Oct. 1, 2019, 10:55 p.m.
Around a year ago, I suddenly became interested in a field called “Literary Translation.” It was around the time I was applying to the Columbia School of the Arts. I had noticed their fiction MFA had an optional literary translation concentration, and though I never took up the offer to attend the SoA, my interest in Literary Translation lingered.
Now, I am enrolled in the Journalism program, but find myself stealing over to the SoA building like a fugitive.
Recently I visited award-winning Danish translator Katrine Jensen in her office to ask her how one might get started. Luckily, we are both into journalism, translation, and fiction, and got on like fast friends.

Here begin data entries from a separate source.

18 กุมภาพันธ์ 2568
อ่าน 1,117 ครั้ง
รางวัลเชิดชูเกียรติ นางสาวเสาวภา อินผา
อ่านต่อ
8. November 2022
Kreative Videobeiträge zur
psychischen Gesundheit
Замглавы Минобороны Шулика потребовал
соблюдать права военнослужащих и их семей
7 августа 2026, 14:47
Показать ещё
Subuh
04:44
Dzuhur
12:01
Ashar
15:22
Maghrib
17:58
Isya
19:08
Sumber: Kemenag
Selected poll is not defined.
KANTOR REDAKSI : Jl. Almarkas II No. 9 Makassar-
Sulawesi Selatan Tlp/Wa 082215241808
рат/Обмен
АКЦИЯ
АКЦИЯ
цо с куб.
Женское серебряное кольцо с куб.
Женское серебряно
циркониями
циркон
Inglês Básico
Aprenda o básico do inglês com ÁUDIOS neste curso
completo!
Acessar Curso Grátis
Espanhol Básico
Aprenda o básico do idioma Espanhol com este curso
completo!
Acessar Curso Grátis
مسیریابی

I learned from Katrine that Literary Translation is an unbelievably complex process where you get started publishing short translated works in literary magazines. You then scout authors whose work you are interested in, figure out who has the rights to the piece and ask whoever that is if you have permission to translate. You approach a publisher with a translated sample et voilà: book deal.
We discussed the art of translation, and how a translated work is really the combined from two authors. It ends up being two distinct pieces, she said.

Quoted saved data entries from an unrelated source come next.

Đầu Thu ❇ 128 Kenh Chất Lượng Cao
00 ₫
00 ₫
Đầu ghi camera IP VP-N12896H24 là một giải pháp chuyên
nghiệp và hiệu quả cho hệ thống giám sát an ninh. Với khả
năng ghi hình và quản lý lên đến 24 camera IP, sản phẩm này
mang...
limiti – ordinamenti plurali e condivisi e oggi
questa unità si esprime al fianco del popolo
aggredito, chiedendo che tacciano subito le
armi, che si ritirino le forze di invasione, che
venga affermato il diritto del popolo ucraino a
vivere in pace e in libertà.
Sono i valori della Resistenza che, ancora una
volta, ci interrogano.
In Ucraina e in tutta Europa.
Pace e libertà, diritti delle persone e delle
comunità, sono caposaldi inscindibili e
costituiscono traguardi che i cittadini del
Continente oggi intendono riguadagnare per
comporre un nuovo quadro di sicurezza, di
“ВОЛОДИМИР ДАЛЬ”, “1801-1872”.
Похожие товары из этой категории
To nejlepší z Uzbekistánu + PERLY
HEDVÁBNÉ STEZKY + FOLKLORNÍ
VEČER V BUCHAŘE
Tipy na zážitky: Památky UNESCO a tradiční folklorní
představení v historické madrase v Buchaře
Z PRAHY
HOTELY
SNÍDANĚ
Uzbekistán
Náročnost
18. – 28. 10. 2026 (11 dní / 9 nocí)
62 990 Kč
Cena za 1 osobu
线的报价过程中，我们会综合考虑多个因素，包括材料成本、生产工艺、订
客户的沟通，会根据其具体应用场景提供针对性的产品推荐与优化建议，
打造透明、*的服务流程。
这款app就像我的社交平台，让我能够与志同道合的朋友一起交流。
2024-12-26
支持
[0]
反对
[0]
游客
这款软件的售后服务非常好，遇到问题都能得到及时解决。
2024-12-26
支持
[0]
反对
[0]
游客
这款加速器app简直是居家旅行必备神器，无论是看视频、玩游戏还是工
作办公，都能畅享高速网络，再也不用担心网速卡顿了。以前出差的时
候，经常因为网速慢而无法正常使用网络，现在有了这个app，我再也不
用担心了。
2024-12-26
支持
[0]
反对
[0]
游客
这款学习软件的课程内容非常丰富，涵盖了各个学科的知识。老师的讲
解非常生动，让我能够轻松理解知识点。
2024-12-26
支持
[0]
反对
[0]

One mistake her students make is sticking too closely to the text. “Here, fidelity is infidelity.” She suggested that I translate short works at first, short stories or flash fiction, and bring them to her for assessment. I couldn’t believe that she had offered to mentor me, because I am not technically enrolled in the SoA.

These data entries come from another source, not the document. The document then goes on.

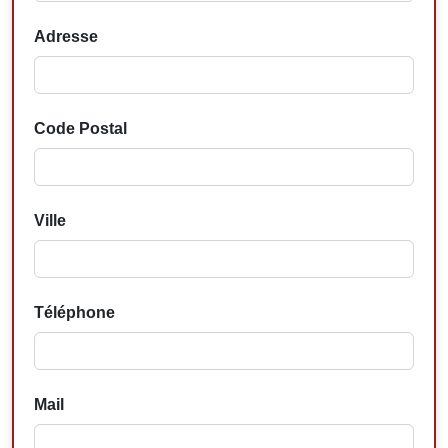
Adresse
Code Postal
Ville
Téléphone
Mail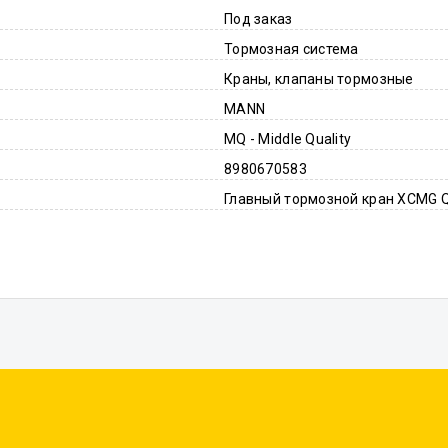
Под заказ
Тормозная система
Краны, клапаны тормозные
MANN
MQ - Middle Quality
8980670583
Главный тормозной кран XCMG 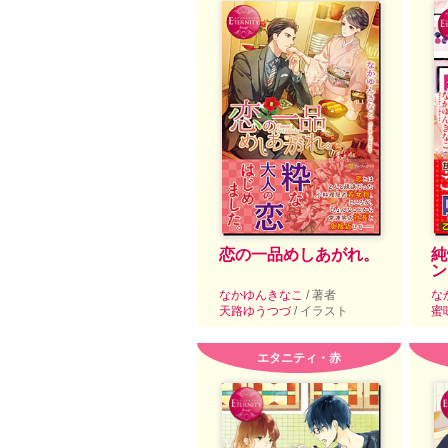
恋の一品めしあがれ。
純
ン
なかゆんきなこ
/ 著者
な
天路ゆうつづ
/ イラスト
蜜
エタニティ・赤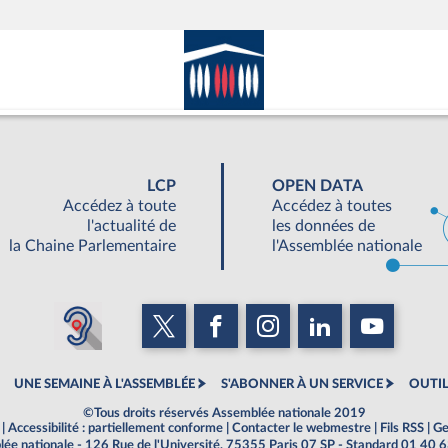
LCP
OPEN DATA
Accédez à toute
Accédez à toutes
l'actualité de
les données de
la Chaine Parlementaire
l'Assemblée nationale
UNE SEMAINE À L'ASSEMBLÉE
S'ABONNER À UN SERVICE
OUTIL
©Tous droits réservés Assemblée nationale 2019
|
Accessibilité : partiellement conforme
|
Contacter le webmestre
|
Fils RSS
|
Ge
ée nationale - 126 Rue de l'Université, 75355 Paris 07 SP - Standard 01 40 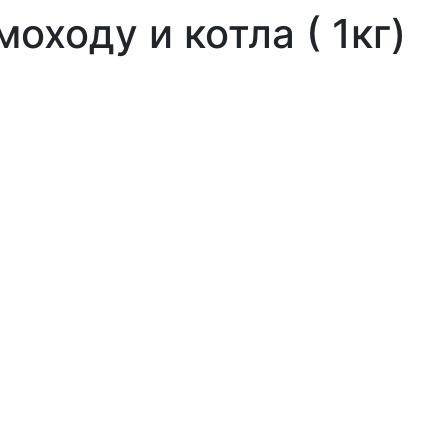
оходу и котла ( 1кг)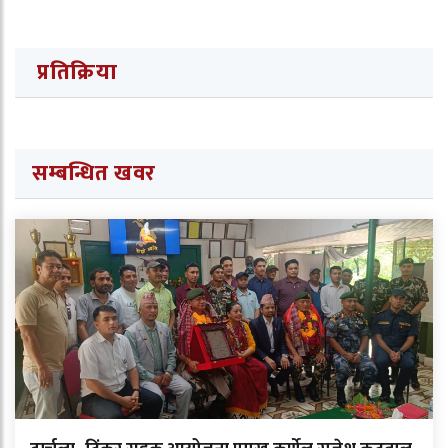
प्रतिक्रिया
सम्बन्धित खवर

“I don’t think of it as an obligation, I think of it as paying it forward,” she said. “When I was new to the industry, that’s what so many people did for me.”
We talk salaries, solicitation, getting out from under the dreaded ‘slush’ pile. The importance of having an “in,” an editor on the inside. She said, “Translation is a good way to gain a foothold in the literary world.
“You can highlight works from the African diaspora… highlight promising new literary voices. You make sure diverse voices are heard.”
This caught my interest. “When I was in Europe I always felt that English carried with it a sort of privilege. I would walk into a room of international students, and all of a sudden, we were speaking in English, just because I was there. Translation would be a good way to use this privilege for good, I guess.”
“I think of translation as activism,” she affirmed.
I left her office feeling light. I felt as though a door somewhere had been flung wide open.